Lutter contre les discriminations en entreprise, selon Randstad
Lutter contre les discriminations, oui, mais comment? Le groupe Randstad a mis en place un certain nombre d’outils. Pour l’entreprise spécialisée dans les ressources humaines, il était capital de montrer le bon exemple. Par exemple, on ne plaisante pas avec les blondes. “Quelqu’un qui fait une plaisanterie sexiste risque une sanction disciplinaire”, explique Abdel Aïssou, le vice-président directeur général. Un couple homosexuel a aussi les même droits en terme de congés parentaux qu’un couple hétérosexuel, soit 11 jours de congés, une disposition qui n’est pourtant pas prévue par la loi, mais que l’entreprise a accordée au terme d’un accord salarial. Les quelques mille managers du groupe ont été formés à être particulièrement vigilants sur le sujet des discriminations.
“Nous avons des valeurs mais c’est aussi l’intérêt bien compris de l’entreprise. Les talents, quels qu’ils soient, savent que chez nous, ils seront traités de la la même manière”, avance Abdel Aïssou.

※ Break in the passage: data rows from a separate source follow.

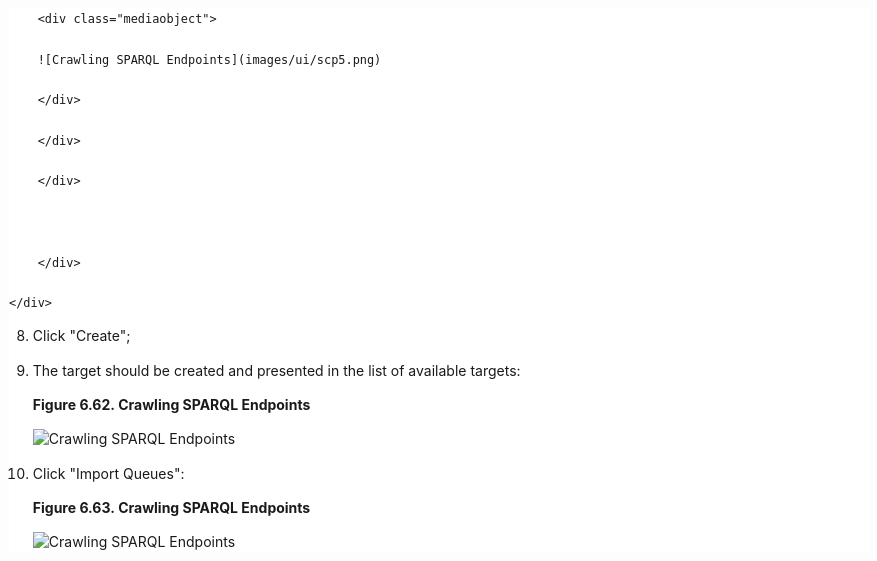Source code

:         <div class="mediaobject">

        ![Crawling SPARQL Endpoints](images/ui/scp5.png)

        </div>

        </div>

        </div>

          

        </div>

    </div>

8.  Click "Create";

9.  The target should be created and presented in the list of available
    targets:

    <div class="figure-float">

    <div id="scp7" class="figure">

    **Figure 6.62. Crawling SPARQL Endpoints**

    <div class="figure-contents">

    <div class="mediaobject">

    ![Crawling SPARQL Endpoints](images/ui/scp7.png)

    </div>

    </div>

    </div>

      

    </div>

10. Click "Import Queues":

    <div class="figure-float">

    <div id="scp8" class="figure">

    **Figure 6.63. Crawling SPARQL Endpoints**

    <div class="figure-contents">

    <div class="mediaobject">

    ![Crawling SPARQL Endpoints](images/ui/scp8.png)

    </div>

    </div>

    </div>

Outre ces mesures, l’entreprise a aussi mis en place des outils pour mieux déceler les discriminations, tels que le “quickscan ” (“scan rapide”), sorte d’auto-questionnaire que l’entreprise renseigne elle-même pour évaluer si sa politique de recrutement n’offre pas le flanc aux discriminations. Les salariés peuvent en outre signaler tout abus via un formulaire en ligne anonyme. “La façon dont les gens s’aiment, ce n’est pas l’affaire de l’entreprise”, conclut Abdel Aïssou.
L’homophobie créatrice de pauvreté dans les pays du sud
Il est plus difficile de chiffrer l’homophobie dans les pays du Sud, en raison du manque de structures et d’études, alors qu’elle y est pourtant parfois très forte, comme en Ouganda, constituant même une homophobie d’État. Cette discrimination organisée au niveau étatique, ou simplement présente à l’échelle sociale a des conséquences en termes de développement, qui seront étudiées en détail dans les recherches lancées après le colloque.
« Ce que nous souhaitons montrer, c’est que l’homophobie est créatrice de pauvreté, en renforçant notamment le sida, par la mise à l’écart des homosexuels », explique Farida Belkacem, chercheuse à l’Iris. Dans certains pays, les médecins ont en effet obligation de dénoncer les patients soupçonnés d’avoir des relations homosexuelles, ajoute la chercheuse.